<<<<
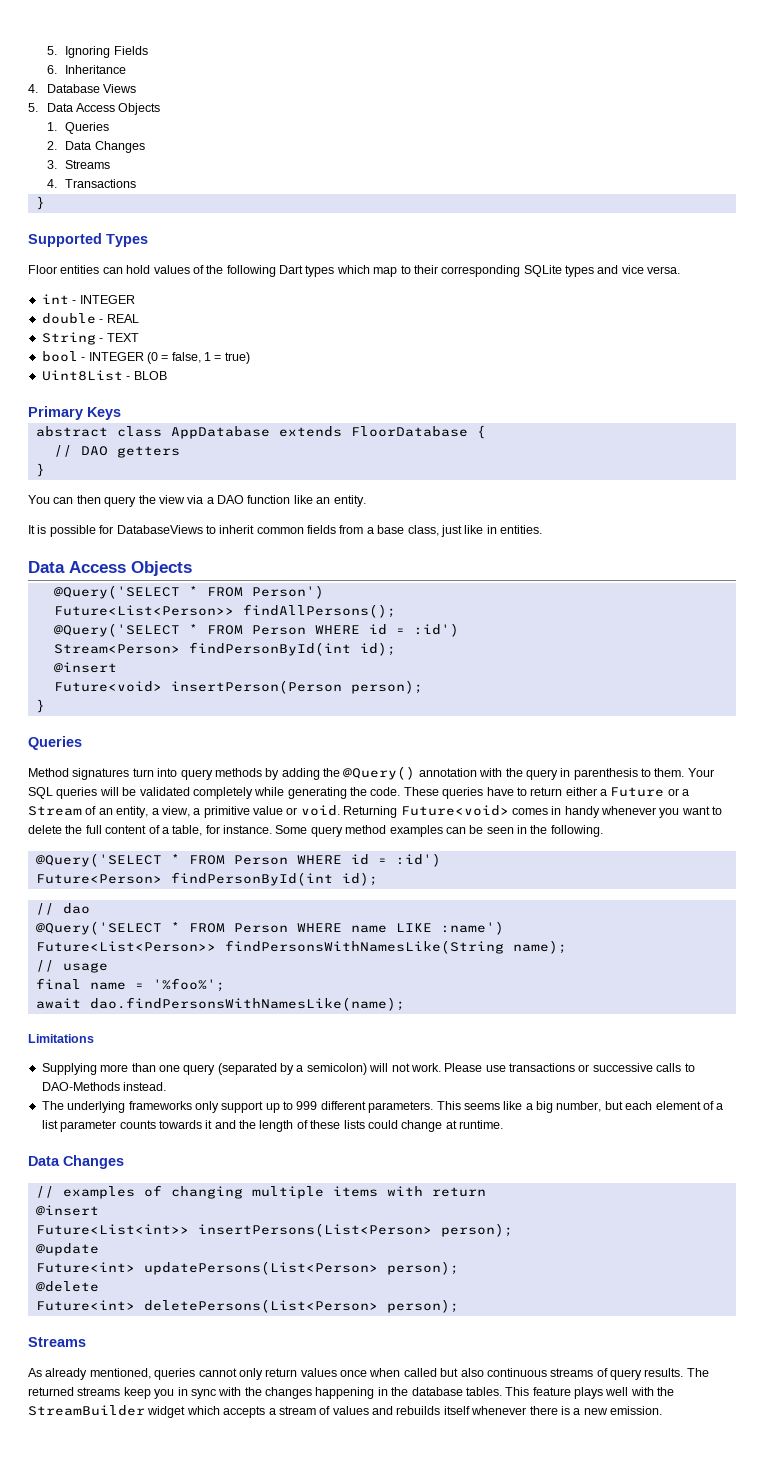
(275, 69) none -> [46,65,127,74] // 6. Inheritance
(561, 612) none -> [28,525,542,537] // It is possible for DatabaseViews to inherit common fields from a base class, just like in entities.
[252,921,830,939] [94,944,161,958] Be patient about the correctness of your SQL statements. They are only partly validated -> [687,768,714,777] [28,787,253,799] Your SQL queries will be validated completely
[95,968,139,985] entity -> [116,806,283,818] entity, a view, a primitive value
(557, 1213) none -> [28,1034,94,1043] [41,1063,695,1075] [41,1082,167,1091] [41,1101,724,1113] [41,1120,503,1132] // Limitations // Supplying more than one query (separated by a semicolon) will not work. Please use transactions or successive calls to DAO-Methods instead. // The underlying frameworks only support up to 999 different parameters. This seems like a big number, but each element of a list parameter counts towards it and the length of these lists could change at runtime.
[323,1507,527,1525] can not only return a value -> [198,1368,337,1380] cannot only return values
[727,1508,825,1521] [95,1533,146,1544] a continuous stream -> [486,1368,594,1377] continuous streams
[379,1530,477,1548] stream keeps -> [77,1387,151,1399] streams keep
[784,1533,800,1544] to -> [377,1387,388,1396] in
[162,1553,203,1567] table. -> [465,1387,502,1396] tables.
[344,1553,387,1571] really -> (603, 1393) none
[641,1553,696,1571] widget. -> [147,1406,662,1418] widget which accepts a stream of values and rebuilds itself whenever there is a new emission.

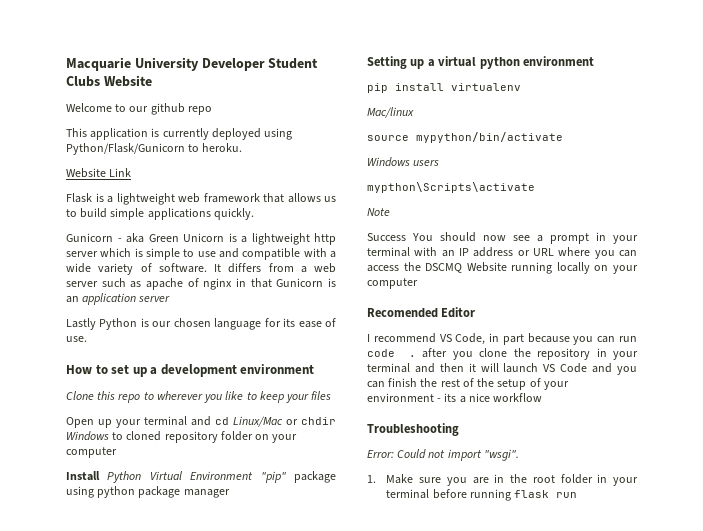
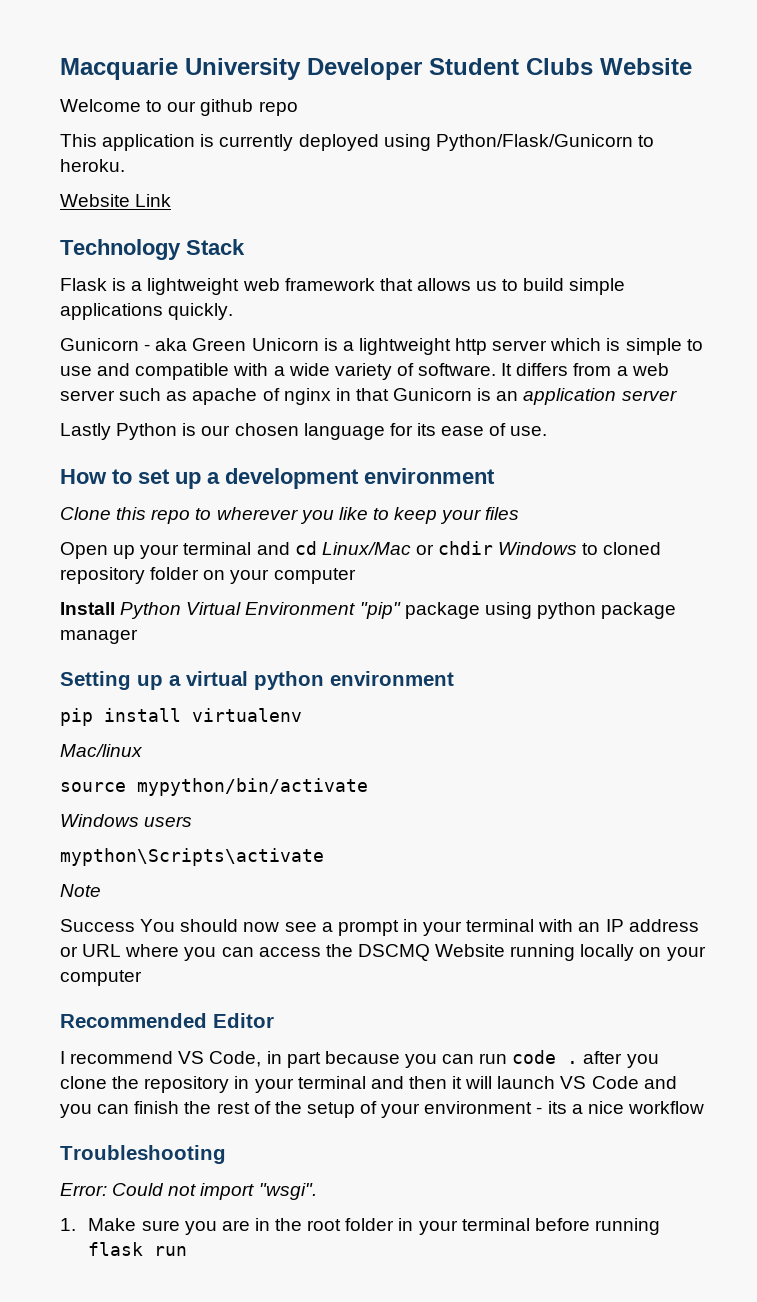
(132, 172) none -> [60,239,245,260] // Technology Stack
[367,308,438,318] Recomended -> [60,1013,207,1028] Recommended

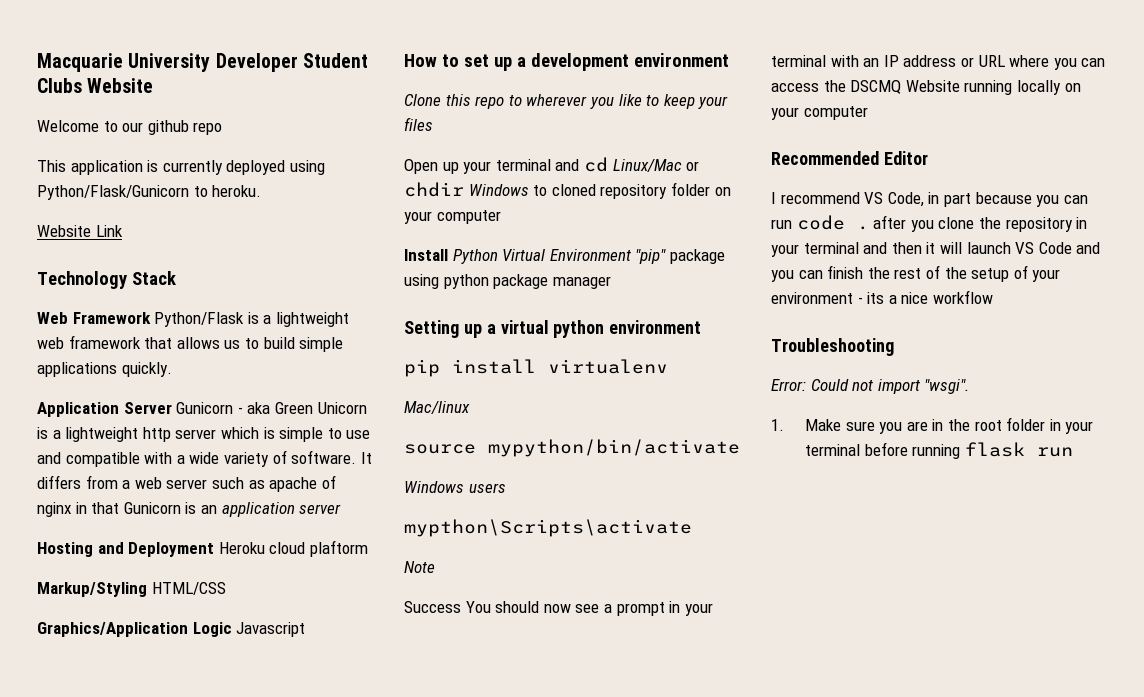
[60,278,107,291] Flask -> [37,312,245,327] Web Framework Python/Flask
(234, 311) none -> [37,402,172,417] Application Server
[60,423,548,440] Lastly Python is our chosen language for its ease of use. -> [37,540,368,557] [37,582,226,597] [37,622,306,637] Hosting and Deployment Heroku cloud plaftorm // Markup/Styling HTML/CSS // Graphics/Application Logic Javascript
>>>>
[Requirement] Everything from the line with "[252,921,830,939] [94,944,161,958] Be" through the line with "[95,968,139,985] entity ->" in the listing above must be retyped exactly, with nothing added.

[Exercise output]
[252,921,830,939] [94,944,161,958] Be patient about the correctness of your SQL statements. They are only partly validated -> [687,768,714,777] [28,787,253,799] Your SQL queries will be validated completely
[95,968,139,985] entity -> [116,806,283,818] entity, a view, a primitive value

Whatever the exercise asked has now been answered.